Chee was taken to a small room furnished with a chair and a table. The room was in the basement of the hospital, an area usually reserved for the morgue and coroner, biological waste disposal, all the things a hospital did that they didn’t want the public to see. Chee’s hands were restrained with plastic zip ties, each hand fastened to an arm of the chair.
“How long have you known about this virus Dr Chee?” The question was asked by a faceless man in another room. Chee presumed the man could see him.
“Virus? I didn’t know it even was a virus, I suspected it might be a viral infection today, but I had no proof, just a suspicion.” Chee turned his head as he spoke, scanning the room for some sign of a window or a camera, but there was nothing.
“Your delay in reporting this incident to the Ministry is very serious Dr Chee. Many lives have been put at risk because of your inaction. If it were not for the loyalty of one of your nursing staff we would not have known about this. Why did you not alert the Ministry?” The voice wasn’t angry but there was a definite implied authority in it, this person knew he controlled everything in the room, owned everything.
“I was going to report it! I was going to call and report it. I was waiting for the blood work on nurse Song. I didn’t want to waste the time of the Ministry!”
“Waste time? Time has been wasted! Perhaps too much time. Who knows how many others have been exposed to the virus because of you? You are a disgrace to your profession and a disgrace to the People’s Republic of China.”
The door to the room opened and a man entered in a biohazard suit. Not a single piece of his skin was exposed, even the air he was breathing came from a self-contained oxygen cylinder. The man was carrying a pistol.
“What is this? What are you doing?” Chee screamed at the faceless questioner. There was no response.
The man in the suit walked behind him and Chee strained his head to look, to see what the man was doing. He heard a sound that he immediately recognized as the slide on the pistol being pulled back and released.
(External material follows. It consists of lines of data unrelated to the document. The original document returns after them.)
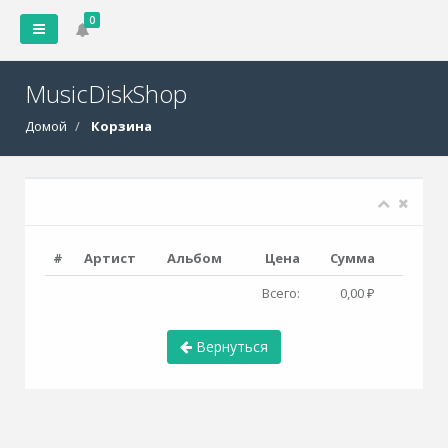
0
MusicDiskShop
Домой
Корзина
#
Артист
Альбом
Цена
Сумма
Всего:
0,00 ₽
Вернуться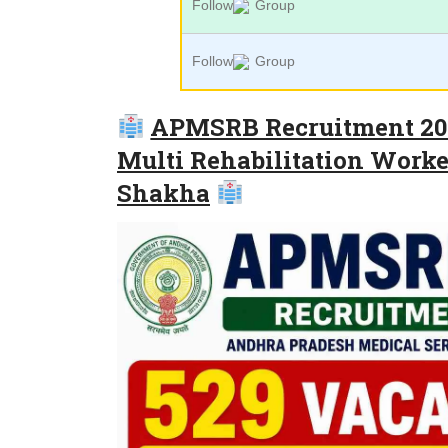
Follow
Group
Follow
Group
APMSRB Recruitment 2026
Multi Rehabilitation Worke
Shakha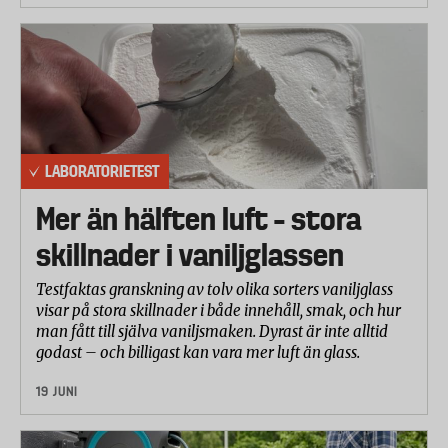
cykeln.
Bromsförmåga
Sparkcykeln placerades på en plan yta som lutades i
stigande grad. Själva bromsplattan belastades med
20 kilo, vilket motsvarar en fot som håller emot.
Laboratoriet noterade hur mycket lutning cykeln
LABORATORIETEST
klarar utan att börja rulla.
Mer än hälften luft – stora
Skär- och klämrisk
Laboratoriet undersökte om cyklarna har vassa
skillnader i vaniljglassen
kanter eller farliga öppningar där barn kan skära
Testfaktas granskning av tolv olika sorters vaniljglass
eller klämma sig.
visar på stora skillnader i både innehåll, smak, och hur
Betygsättning
man fått till själva vaniljsmaken. Dyrast är inte alltid
godast – och billigast kan vara mer luft än glass.
Slutbetyget har viktats samman enligt följande:
Bromsförmåga 33 procent, hållfasthet handtag 33
19 JUNI
procent och hållbarhet (krocktest) 33 procent.
Betygsättning och viktning är utförd av Testfakta.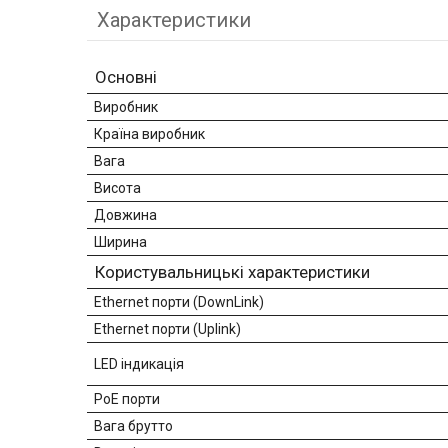
Характеристики
Основні
Виробник
Країна виробник
Вага
Висота
Довжина
Ширина
Користувальницькі характеристики
Ethernet порти (DownLink)
Ethernet порти (Uplink)
LED індикація
PoE порти
Вага брутто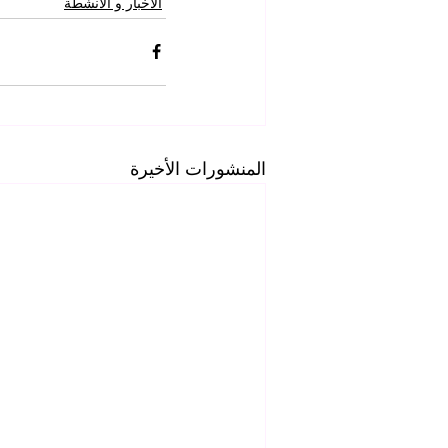
الاخبار و الانشطة
المنشورات الأخيرة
“Wait! I can help you! I can help you treat the infected, I can work on a cure, help with studying the virus!”
The voice spoke again. “Dr Chee, you do not understand, you are indeed going to help us. Until now we had not been able to study the virus in the incubation period, we have only seen patients who had already been through the fever. Your fever is just starting”
Chee felt relieved, they needed to study him, even if he was a lab rat he would be alive.
“Kill him. Then have his body transported to the laboratory.” The voice c
ommanded.
“No!” Chee screamed, but his executioner had already begun squeezing the trigger on the type 54 pistol. The 90 grain 7.62mm bullet entered Chee’s back at a velocity of just under 1,400 feet per second. It efficiently twisted and tumbled its way through his spinal column, sending splinters of bone and cartilage into his heart, before it exited his chest cavity, impacted the wall and dropped to the floor. Chee was dead.
Chee’s body was transported to a government facility for examination. Dr Wang, the lead researcher for the Ministry would conduct the autopsy.
Wang was excited. Today he would get his first opportunity to examine a body where the virus was in the incubation stage, before the patient would have entered the slow spiral of cellular destruction that would ultimately lead to their death. He didn’t question why his patient had a very apparent gunshot wound, although his autopsy notes included a reference to the significant damage exhibited to the thoracic spine.